Parsed, not yet renderedoverset lines are dropped at the end of the chain, not surfaced or flagged — paged-renderer/src/pipeline.rs:3909

The text is still fully present in the story part — extraction (see extract all text) returns it all. Only the rendered page omits the lines that didn't fit. There is no diagnostic that says "this story overset"; if you need to detect it, compare the composed line count to the placed line count yourself.

Threading decides where text goes; a couple of other constructs decide whether a run is laid out at all, and these don't all behave the same:

  • Conditional text is enforced. A CharacterStyleRange with AppliedConditions is dropped when any referenced Condition resolves to Visible="false"; runs with no conditions, or whose conditions are all visible, are laid out normally. Supportedhidden conditional runs are filtered before layout — paged-renderer/src/pipeline.rs:2765
  • Hidden and note text never flows. HiddenText, Note, and index-marker subtrees are suppressed by the parser, so they never reach layout. Supportedsuppressed during story parse — paged-parse/src/story.rs:994

Both are different from overset: those runs are removed because of what they are, whereas overset text is dropped only because of where it ended up.

Frequently asked questions

What is text threading in IDML? Threading is how a single story flows across more than one frame. Each frame names the next with NextTextFrame and the previous with PreviousTextFrame, forming a chain; the story is composed once and poured into the frames in chain order.

What is overset text? Overset is the text that still doesn't fit after the last frame in the chain is full. It is a layout outcome rather than an IDML attribute — InDesign shows it as the red plus on a frame's out-port, but nothing in the IDML marks it.

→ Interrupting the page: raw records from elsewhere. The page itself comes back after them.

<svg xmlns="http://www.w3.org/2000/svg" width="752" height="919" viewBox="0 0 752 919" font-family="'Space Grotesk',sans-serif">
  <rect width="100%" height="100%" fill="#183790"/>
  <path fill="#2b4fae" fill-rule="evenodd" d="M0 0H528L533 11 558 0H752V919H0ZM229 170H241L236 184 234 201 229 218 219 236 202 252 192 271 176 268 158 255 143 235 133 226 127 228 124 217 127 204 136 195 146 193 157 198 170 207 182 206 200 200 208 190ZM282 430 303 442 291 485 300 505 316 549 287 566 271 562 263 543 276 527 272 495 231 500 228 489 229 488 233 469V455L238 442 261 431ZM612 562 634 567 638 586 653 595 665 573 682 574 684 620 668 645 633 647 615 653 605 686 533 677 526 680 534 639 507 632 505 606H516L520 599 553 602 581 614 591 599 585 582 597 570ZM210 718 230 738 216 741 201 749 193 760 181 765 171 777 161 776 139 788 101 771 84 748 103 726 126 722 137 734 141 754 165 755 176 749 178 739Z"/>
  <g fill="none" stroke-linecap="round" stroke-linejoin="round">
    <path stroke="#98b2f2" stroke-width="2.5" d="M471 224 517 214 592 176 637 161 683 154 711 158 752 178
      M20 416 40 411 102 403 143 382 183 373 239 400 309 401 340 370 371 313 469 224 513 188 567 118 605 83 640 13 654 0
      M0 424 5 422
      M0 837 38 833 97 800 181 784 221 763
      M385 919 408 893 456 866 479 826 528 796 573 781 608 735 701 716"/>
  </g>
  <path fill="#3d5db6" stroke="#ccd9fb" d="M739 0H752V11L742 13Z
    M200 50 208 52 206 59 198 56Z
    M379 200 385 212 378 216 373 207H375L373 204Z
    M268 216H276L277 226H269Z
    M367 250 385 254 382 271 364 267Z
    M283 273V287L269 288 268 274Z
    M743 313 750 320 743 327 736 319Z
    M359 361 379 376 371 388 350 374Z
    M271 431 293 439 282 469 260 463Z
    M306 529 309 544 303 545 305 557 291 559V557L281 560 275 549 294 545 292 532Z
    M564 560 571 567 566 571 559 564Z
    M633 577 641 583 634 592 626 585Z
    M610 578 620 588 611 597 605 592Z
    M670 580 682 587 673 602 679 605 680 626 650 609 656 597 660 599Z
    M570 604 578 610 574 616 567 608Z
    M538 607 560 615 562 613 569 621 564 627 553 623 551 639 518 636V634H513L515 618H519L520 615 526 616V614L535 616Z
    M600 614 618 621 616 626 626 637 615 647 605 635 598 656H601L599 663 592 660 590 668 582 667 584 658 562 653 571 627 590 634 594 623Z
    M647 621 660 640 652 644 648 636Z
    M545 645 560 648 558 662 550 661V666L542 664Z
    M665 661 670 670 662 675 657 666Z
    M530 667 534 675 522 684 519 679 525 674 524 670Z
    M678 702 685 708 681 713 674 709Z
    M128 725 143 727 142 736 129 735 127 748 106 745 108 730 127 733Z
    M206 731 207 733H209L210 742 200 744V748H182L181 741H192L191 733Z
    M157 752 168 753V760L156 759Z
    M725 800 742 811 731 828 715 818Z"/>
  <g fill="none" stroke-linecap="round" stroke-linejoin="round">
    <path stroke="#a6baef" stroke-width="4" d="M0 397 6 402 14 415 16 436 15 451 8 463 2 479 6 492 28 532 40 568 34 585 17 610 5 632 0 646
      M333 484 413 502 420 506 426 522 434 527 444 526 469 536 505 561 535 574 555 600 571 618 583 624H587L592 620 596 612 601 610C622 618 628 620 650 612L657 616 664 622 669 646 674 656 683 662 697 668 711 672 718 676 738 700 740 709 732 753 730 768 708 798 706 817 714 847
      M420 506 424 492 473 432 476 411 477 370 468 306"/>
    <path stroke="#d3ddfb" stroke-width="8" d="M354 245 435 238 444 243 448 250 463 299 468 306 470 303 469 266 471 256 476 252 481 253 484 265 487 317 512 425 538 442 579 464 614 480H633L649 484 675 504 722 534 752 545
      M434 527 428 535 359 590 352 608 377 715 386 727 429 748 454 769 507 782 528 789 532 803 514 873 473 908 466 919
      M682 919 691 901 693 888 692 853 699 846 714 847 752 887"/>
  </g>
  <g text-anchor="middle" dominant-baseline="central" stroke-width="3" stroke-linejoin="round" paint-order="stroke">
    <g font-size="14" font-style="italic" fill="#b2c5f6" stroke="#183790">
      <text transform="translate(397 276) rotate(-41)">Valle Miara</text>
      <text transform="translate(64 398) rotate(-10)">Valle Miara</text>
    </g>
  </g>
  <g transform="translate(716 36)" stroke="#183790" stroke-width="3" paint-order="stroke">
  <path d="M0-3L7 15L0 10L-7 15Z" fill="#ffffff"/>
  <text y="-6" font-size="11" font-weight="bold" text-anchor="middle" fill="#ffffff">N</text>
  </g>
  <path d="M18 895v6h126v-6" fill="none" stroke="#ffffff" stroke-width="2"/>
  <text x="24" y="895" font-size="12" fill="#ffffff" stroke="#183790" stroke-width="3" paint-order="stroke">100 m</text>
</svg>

Does overset text get lost when Paged renders a page? The text is never lost from the story part — extraction still returns all of it. Only the rendered page omits it: at the last frame, lines whose baseline falls past the frame's bottom are dropped rather than spilled, matching how InDesign's exported PDF clips overset. There is no "this story overset" diagnostic; to detect it, compare the composed line count to the placed line count yourself.

Do all frames that show a story contain their own copy of the text? No. The text lives in one Stories/Story_*.xml part regardless of how many frames display it; frames only reference the story through ParentStory and contribute a box for it to flow into.